You can read any two psychology "textbooks" and get two differing opinions about how to address the same issues...

It's not a science folks. It's never been. It's always been an opinion-based practice, and this just proves the fraud being perpetrated on the people of this earth who trust these charlatans for help on matters ranging from personal mental health all the way to court "expert" testimony that can swing the decision of a judge or a jury one way or the other...

>Psychologists are not taught statistics in their curriculum.

That's just outright untrue. Maybe you have good points somewhere else in your comment but saying such nonsense makes me less inclined to hear you out.

This reply is to anyone reading this that takes the parent post seriously - the scientific method is the best tool we have for gaining knowledge, and it is effective especially with difficult subject matter such as psychology. Psychology isn't just science, it's difficult science.

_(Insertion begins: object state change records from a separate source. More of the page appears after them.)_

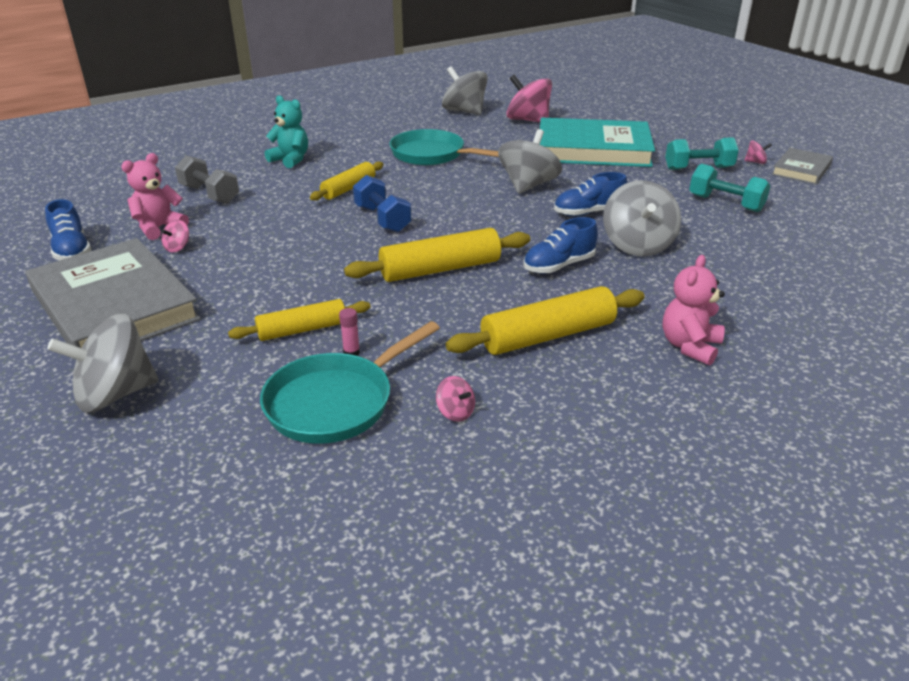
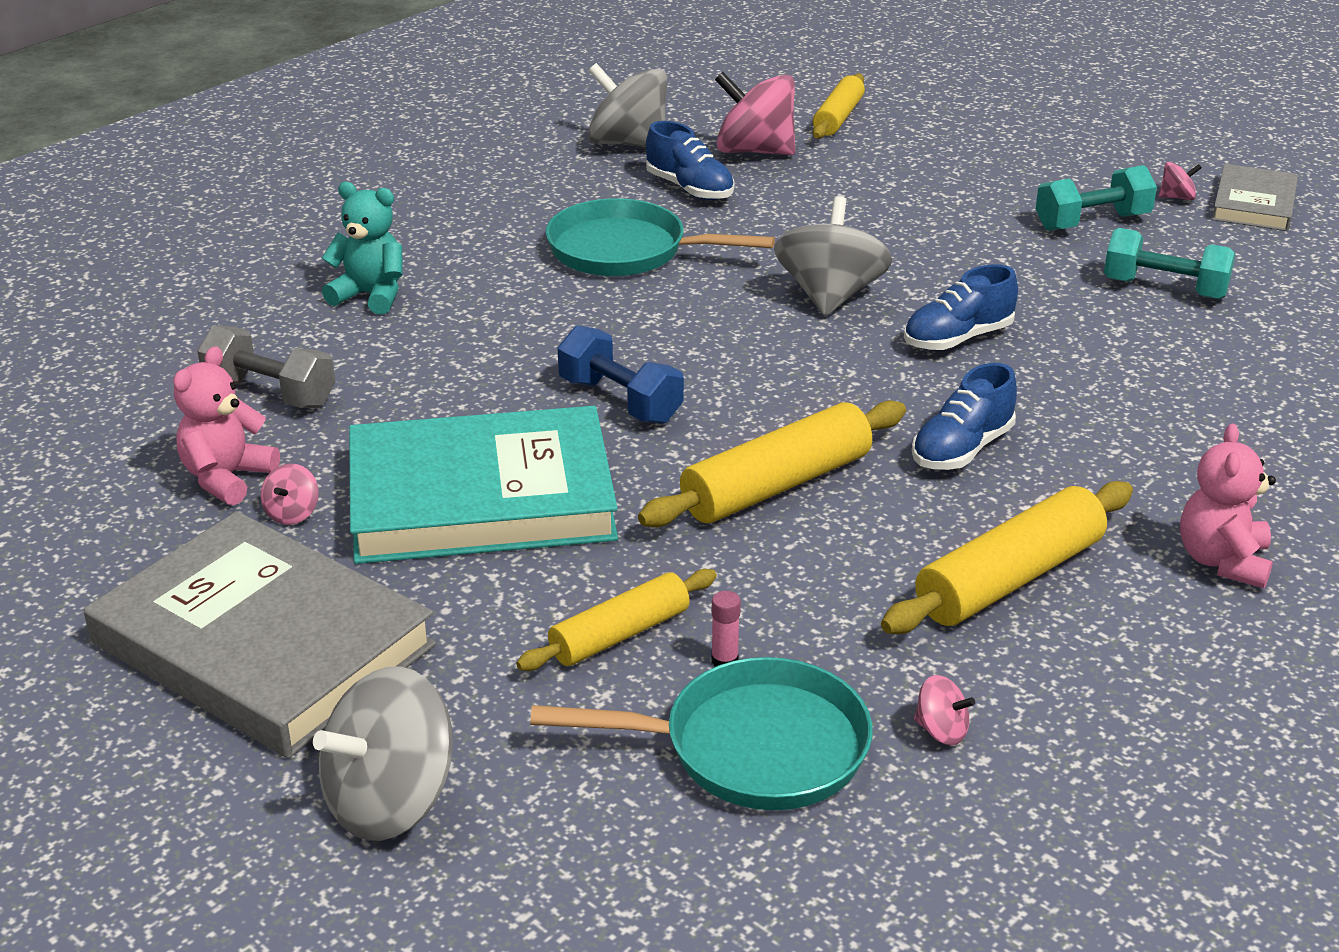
camera: 15 degrees left, 0 degrees up
(72, 251) = (97, 550): blue shoe -> blue shoe (690, 189)
(336, 402) = (752, 748): turquoise pan -> turquoise pan turned 120 degrees counterclockwise
(348, 189) = (520, 345): yellow rolling pin -> yellow rolling pin (838, 117)
(593, 149) = (900, 203): turquoise book -> turquoise book (481, 497)
(637, 245) = (1065, 391): grey spinning top -> none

BTW the only statistics I know are what I was forced to learn studying psych (although I was a computer science major, which required none)

How can you do computer science without any stats? Don't you study machine learning?
Many of us are kind of old. Machine learning wasn't much of a thing in the 90s, and I think has only become popular in the last few years.
Studying human behavior is just very difficult for any science (psychology is just at the fore). E.g. in programming languages, there are researchers that are trying to figure out how to empirically study human performance in relation to various programming features. It is quite difficult to get meaningful results, and experiments are expensive (you can't just put people in a box for later use!). No wonder most PL researchers focus on machine performance and theory...it is just easier that way.
It's an applied science, and they aren't charlatans.
It's not exclusively an applied science. Not in the least.
>Psychology is not a science.

False.

> Psychologists are not taught statistics in their curriculum.

False.

> You can read any two psychology "textbooks" and get two differing opinions about how to address the same issues...

Mind-bogglingly false; you have no idea what you're talking about.

I suspect you're either confusing psychology with psychoanalysis, or you're confusing experimental psychology with clinical psychology, as it's true that the DSM-IV had a serious disgnostic reliability problem (not sure what the sate of the DSM-V is).

In any case, understand that the term "psychology" encompases such research as this: http://cavlab.net/?lang=en

Non-social psychology (e.g. perception, attention, psychophysics, etc) has indeed become a pretty hard science.

Man, that is a such a beautiful result. Ugly implications, but I love the analysis.